Consigne:
Reproduisez à l'identique le passage de l'article sur le financement des arts francophones qui s'ouvre sur les mots contenant «Marie-Christine Morin parle» et se clôt sur «FCCF, Marie-Christine Morin.».

Extrait de page:
* * *
Marie-Christine Morin parle d’un «retard historique» dans le financement des arts et de la culture francophones.
Arts et culture
Dans un communiqué postélectoral, la Fédération culturelle canadienne-française (FCCF) appelle, entre autres, le gouvernement à investir davantage en arts et en culture en français, à travailler sur la découvrabilité du contenu francophone et à mieux protéger les artistes et travailleurs culturels en leur facilitant l’accès au filet social.
Les libéraux ont promis d’augmenter le financement d’agences comme le Conseil des Arts du Canada, Téléfilm, le Fonds des médias du Canada et l’Office national du film.
«On s’attend à des actions musclées du côté de la langue française, de la promotion et de la protection de la langue française», affirmait quelques jours avant le scrutin la directrice générale de la FCCF, Marie-Christine Morin.
Car, pour elle, «une chose est certaine : sur la question de la langue française, il y a définitivement un déclin; il y a définitivement une urgence d’agir».
La question de la souveraineté canadienne soulevée pendant la campagne interpelle non seulement la francophonie, mais aussi le milieu culturel dans son ensemble, poursuit Mme Morin.
Selon elle, le financement fédéral du milieu culturel et artistique franco-canadien reste insuffisant par rapport aux besoins : «Il y a un retard historique.»
Pour justifier l’intérêt purement économique de financer les arts et la culture francophones, elle rappelle que ce secteur a généré environ 5,8 milliards de dollars au PIB de l’économie canadienne en 2022, selon une analyse d’impact effectuée pour la FCCF par la firme de recherche Hill Strategies.
* * *
Données fournies:

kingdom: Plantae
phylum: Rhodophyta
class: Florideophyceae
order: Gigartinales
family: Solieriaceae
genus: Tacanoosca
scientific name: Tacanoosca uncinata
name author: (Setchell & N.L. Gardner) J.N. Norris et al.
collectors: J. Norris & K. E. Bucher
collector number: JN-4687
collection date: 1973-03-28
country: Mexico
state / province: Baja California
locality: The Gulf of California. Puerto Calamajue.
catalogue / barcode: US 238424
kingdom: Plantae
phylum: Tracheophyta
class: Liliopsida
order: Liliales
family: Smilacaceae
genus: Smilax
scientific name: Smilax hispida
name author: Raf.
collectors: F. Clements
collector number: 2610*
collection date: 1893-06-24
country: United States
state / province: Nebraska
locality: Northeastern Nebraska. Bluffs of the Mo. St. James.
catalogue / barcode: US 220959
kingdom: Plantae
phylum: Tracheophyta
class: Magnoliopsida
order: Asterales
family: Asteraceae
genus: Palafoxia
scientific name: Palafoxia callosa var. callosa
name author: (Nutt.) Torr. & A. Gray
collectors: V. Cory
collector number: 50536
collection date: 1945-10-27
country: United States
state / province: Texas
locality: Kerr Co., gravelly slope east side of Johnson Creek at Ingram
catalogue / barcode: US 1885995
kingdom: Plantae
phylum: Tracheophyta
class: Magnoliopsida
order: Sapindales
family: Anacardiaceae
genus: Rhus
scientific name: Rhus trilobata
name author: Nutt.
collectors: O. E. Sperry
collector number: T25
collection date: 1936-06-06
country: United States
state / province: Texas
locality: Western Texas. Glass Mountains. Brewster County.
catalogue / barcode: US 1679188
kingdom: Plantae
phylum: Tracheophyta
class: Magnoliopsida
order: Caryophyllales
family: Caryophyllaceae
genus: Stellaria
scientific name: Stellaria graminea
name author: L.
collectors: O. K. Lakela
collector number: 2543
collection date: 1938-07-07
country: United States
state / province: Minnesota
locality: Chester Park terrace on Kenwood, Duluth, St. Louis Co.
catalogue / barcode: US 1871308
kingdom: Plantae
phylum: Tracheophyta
* * *
Réponse attendue:
Marie-Christine Morin parle d’un «retard historique» dans le financement des arts et de la culture francophones.
Arts et culture
Dans un communiqué postélectoral, la Fédération culturelle canadienne-française (FCCF) appelle, entre autres, le gouvernement à investir davantage en arts et en culture en français, à travailler sur la découvrabilité du contenu francophone et à mieux protéger les artistes et travailleurs culturels en leur facilitant l’accès au filet social.
Les libéraux ont promis d’augmenter le financement d’agences comme le Conseil des Arts du Canada, Téléfilm, le Fonds des médias du Canada et l’Office national du film.
«On s’attend à des actions musclées du côté de la langue française, de la promotion et de la protection de la langue française», affirmait quelques jours avant le scrutin la directrice générale de la FCCF, Marie-Christine Morin.